【よくわかる退職手続きの方法】年金編

退職した時に、忘れてはいけない手続きの1つに年金手続きがあります。再就職までに年金の未加入期間を作らないためには、自分で国民年金の加入手続きを行う必要があります。今回はその退職後の国民年金の手続きを解説します。

1-1よくわかる退職後の手続き年金編

会社を退職した時に、忘れてはいけない手続きの1つに年金手続きがあります。再就職までに年金の未加入期間を作らないためには、自分で国民年金の加入手続きを行う必要があります。

年金は老後の生活のためだけでなく、障害状態になってしまった時などにも重要です。そこで、退職後の国民年金についてご説明しましょう。

退職したときに必要な国民年金の手続き

会社員や公務員の場合、厚生年金や共済年金にそれぞれ加入しているため、公的年金制度では第2号被保険者にあたります。

退職してすぐに転職する場合には、新しい会社で厚生年金に加入できますが、転職活動を続ける人は国民年金第1号資格取得の手続き、つまり国民年金の加入手続きが必要となります。

国民年金の役割

少しの間加入しなくても、老後の年金にそれほどの差がないと油断してしまいがちですが、思いのほか転職活動が長引く場合もあります。しかも65歳で受給できる老齢基礎年金は、 25年間の加入実績がないと支給が受けられませんから、未加入期間をなくすように心がけなくてはいけません。

さらに公的年金制度は老後に受け取る年金ばかりでなく、事故や病気で障害が残った時の障害年金や一家の大黒柱が亡くなった時に受給できる遺族年金も含まれているので、万が一に備えて加入手続きは必ず行いましょう。

加入のための手続き

国民年金第1号資格取得の手続きは、一般的に退職日の翌日から14日以内に住民登録をしている市区町村役場の国民年金担当窓口で行いますが、14日を経過しても手続きできます。

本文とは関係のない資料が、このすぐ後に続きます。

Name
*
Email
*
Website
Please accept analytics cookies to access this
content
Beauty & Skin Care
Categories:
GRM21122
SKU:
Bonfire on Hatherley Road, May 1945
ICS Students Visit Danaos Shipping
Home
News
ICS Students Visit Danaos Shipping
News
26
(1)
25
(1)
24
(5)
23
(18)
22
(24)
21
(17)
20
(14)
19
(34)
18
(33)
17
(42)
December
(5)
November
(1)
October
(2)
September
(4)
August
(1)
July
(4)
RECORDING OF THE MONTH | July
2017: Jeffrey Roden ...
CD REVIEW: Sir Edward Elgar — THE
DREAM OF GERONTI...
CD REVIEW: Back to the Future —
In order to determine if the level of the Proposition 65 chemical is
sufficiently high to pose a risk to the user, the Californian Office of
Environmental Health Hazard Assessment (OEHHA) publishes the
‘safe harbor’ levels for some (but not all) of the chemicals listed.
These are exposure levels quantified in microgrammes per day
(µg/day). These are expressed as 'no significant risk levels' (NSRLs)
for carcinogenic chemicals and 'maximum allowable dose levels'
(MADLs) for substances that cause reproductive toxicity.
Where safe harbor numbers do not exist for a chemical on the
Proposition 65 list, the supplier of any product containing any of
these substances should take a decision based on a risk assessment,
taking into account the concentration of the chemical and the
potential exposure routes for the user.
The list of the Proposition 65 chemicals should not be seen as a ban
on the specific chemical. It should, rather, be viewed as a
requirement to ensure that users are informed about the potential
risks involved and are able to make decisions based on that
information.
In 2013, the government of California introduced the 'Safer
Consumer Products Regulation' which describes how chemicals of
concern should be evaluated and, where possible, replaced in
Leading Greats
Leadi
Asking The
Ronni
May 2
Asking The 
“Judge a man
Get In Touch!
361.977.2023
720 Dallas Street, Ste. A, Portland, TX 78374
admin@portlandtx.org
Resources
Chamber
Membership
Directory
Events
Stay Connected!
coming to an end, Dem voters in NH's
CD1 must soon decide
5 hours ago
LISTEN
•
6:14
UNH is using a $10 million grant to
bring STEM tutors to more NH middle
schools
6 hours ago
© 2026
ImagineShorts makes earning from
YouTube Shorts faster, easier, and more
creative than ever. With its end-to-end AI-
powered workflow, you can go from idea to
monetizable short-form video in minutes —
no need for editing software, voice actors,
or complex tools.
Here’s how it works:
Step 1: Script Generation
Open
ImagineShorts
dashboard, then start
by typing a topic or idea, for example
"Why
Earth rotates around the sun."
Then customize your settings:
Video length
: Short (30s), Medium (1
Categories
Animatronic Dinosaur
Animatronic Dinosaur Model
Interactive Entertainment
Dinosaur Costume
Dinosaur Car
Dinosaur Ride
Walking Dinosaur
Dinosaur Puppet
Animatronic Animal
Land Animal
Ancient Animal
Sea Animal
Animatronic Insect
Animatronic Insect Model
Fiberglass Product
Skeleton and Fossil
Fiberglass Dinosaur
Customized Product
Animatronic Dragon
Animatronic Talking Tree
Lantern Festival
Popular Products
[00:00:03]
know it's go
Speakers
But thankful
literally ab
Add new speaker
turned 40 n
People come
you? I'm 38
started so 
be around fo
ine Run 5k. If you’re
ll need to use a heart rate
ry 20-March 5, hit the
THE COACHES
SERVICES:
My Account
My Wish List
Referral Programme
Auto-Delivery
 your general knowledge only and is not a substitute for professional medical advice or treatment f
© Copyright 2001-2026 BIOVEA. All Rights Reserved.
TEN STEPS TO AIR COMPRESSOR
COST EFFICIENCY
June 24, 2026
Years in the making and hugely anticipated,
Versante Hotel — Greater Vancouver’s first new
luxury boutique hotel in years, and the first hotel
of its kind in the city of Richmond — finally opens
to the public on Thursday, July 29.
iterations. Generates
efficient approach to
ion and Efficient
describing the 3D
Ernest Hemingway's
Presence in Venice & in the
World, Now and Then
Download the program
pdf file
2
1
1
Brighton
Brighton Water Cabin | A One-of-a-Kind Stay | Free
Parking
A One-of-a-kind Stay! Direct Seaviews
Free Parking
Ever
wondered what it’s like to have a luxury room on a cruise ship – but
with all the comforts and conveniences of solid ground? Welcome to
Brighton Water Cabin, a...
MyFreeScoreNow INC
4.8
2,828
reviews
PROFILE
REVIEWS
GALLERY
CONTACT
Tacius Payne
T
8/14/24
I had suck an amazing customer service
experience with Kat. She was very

届け出に必要となるのは、年金手帳や印鑑、会社などが発行する資格喪失証明書など、退職したことが証明できる書類などです。また転職の時期や退職など、それぞれのケースによって手続き方法が異なるので、事前に窓口で確認しておくといいでしょう。

国民年金保険料の免除制度

国民年金保険料は所得に関係なく定額です。しかし、失業中で保険料が支払えない場合には、免除制度もあります。

この免除は家族構成や前年度の所得によって、全額免除、4分の3免除、半額免除、4分の1免除など範囲が決められていて、免除されている期間は年金加入期間としてカウントされます。ただし申請できるのは、配偶者や世帯主の所得も所得基準の範囲内でなければならないので注意が必要です。

一方で退職者向けの特例免除の場合は、本人の所得を除外して審査されるので、前年の所得があっても免除制度が利用できるのが特色です。この特例免除が利用できるのは、その年度または前年度に退職(失業)の事実がある場合です。

免除申請の手続き

免除を申請するためには、住民登録をしている市区町村役場の国民年金担当窓口に申請します。郵送でも申請ができますが、申請は毎年行わないといけません。免除の申請サイクルは7月から翌年6月までですので、継続して免除を受ける場合は7月に申請しましょう。

配偶者の被扶養者になる場合

一方、配偶者が厚生年金などに入っている場合には、退職後に第2号被保険者である人の被扶養配偶者となる方法もあります。この場合には配偶者の勤務先を通して第3号被保険者関係届を提出します。扶養に入るかどうかは、それぞれの家庭の事情で異なりますが、転職活動の見通しや国民年金の負担額などを考慮して決めましょう。

扶養となっている配偶者がいる場合

第2号被保険者が退職した際、扶養されていた配偶者も同時に第3号被保険者の資格がなくなります。その場合、夫婦ともに国民年金第1号資格取得の手続きが必要となりますから注意しましょう。

まとめ

転職活動に追われて年金手続きを忘れてしまう方もいるかもしれませんが、65歳で受給できる老齢基礎年金は、25年間の加入実績がないと支給が受けられず、老後の生活や保障のために重要です。退職時に次の転職先が決まっていない方は速やかに手続きを行ったうえで、転職活動に専念しましょう。